Мобилка близ борозды не работала.
— Позже позвоню, — решил Трифон и двинул туда, куда давно и собирался: на старую мельницу.
Анчутка и глюк
Мельница эта чертова, мельница старая, лишь недавно после столетнего перерыва запущенная, от смерчей не пострадала. Но крыльями вертела словно бы через силу. Зато рядом с ней бойко молотила воздух мельница новенькая, голландская, Трифоном несколько дней назад — уже после катастрофы — восстановленная.
Чертовой эту столетнюю на речке Рыкуше мельницу, на взгляд Трифона, прозвали зря.
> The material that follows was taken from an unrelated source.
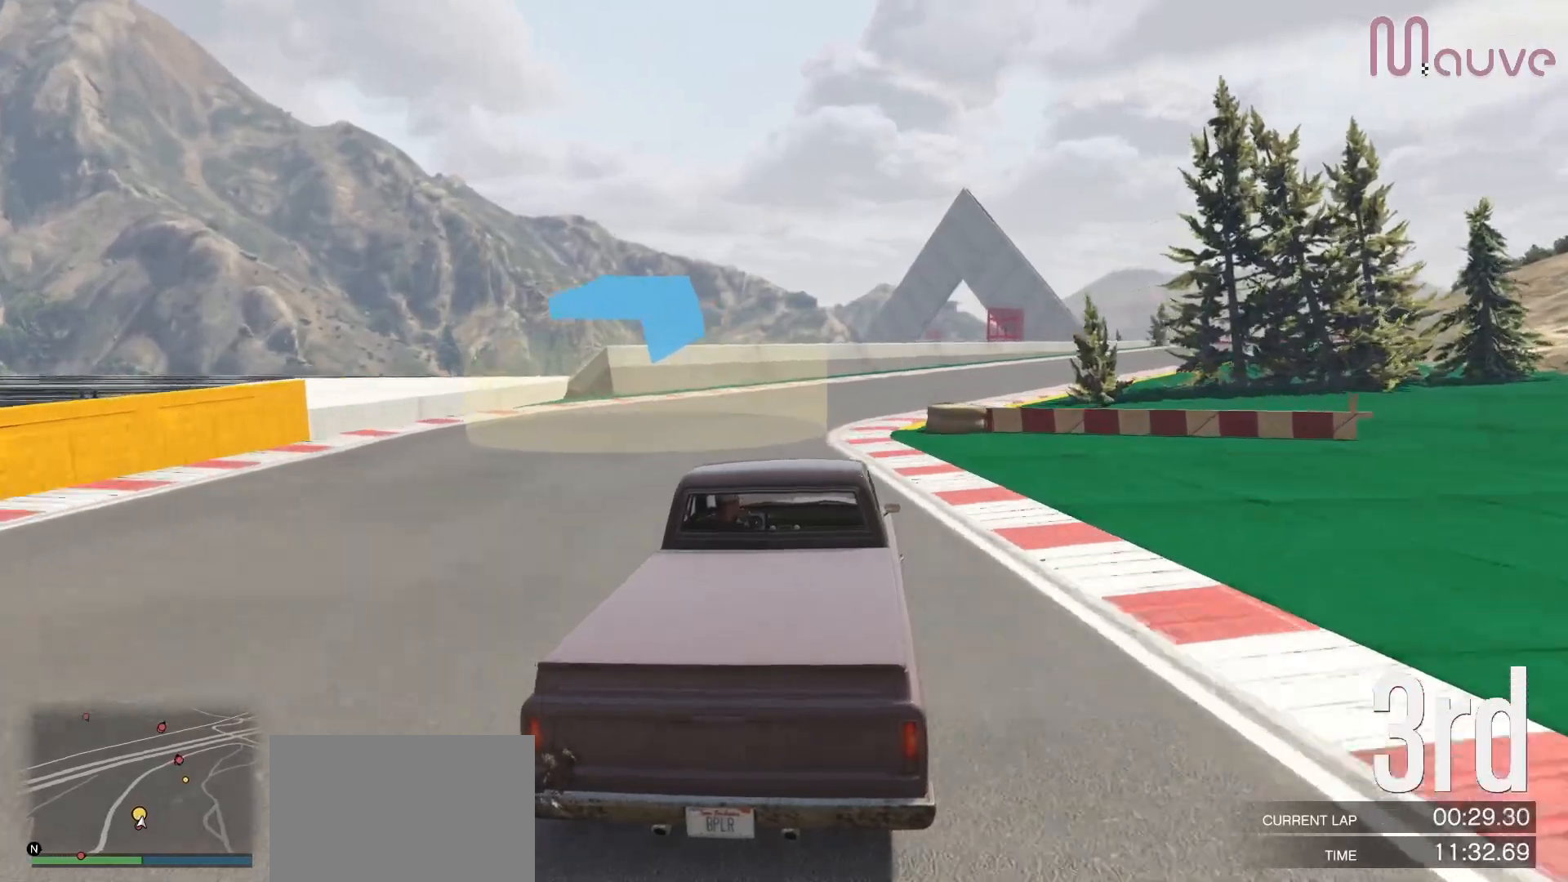
{"buttons": ["R2"], "left_stick": "right", "right_stick": "center", "events": [[333, "left_stick", "center"], [450, "left_stick", "right"]]}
Никаких чертей на ней отродясь не бывало, а сидел безвылазно шестидесятилетний «отрок прежних лет» — так он сам себя называл — длиннобородый Порошков. Порошков был ученым без степени и званий и поэтому ходил фертом.
— Не нужны никому ваши звания, — говорил он редким собеседникам, фигуряя и выдрючиваясь и при этом сминая узкую кощееву бороду в кулак, а потом опять распуская ее. — Звания, они только гордость ярят и в сторону от науки уводят. Какое у Парацельса было звание? Ясное дело — никакого. А у доктора Пирогова? Ась?..
Трифона ученый без степени встретил неласково.
— Что, Усыня? Теперь, наконец, усек кое-что? После встряски-то?
— Кое-что усек…
— А раз усек — так и вали отсюда, не мешай работать. А то совсем с мельницы сбегу, если будешь вмешиваться. Ты вон каких стружек у себя настрогал! Хочешь и мне тут все дело испортить?
— Дела портить не буду, а два слова скажу. Я для тебя, Порошок, кое-что новенькое припас.
Хотя рядом никого и не было, Трифон наклонился прямо к Порошкову и, вытягивая губы трубочкой, забормотал ему что-то в ухо.
Звук крупорушки, звук мельничной толчеи витал над головами ученых. От работы этой толчеи, или, как еще ее называют, водяной ступы, мельницу слегка пошатывало. При этом чувствовалось: вся мельница, ее приборы и механизмы работают хоть и с натугой, но исправно, безостановочно.
Трифону давно хотелось пошуровать, повозиться внутри мельницы: окинуть взглядом приборы, проверить механику, пятое, десятое… Но, приходя к мельнице еженедельно, внутрь он почему-то не входил, все осматривал снаружи, оставлял на пороге рюкзак с едой для Порошкова — и давай бог ноги!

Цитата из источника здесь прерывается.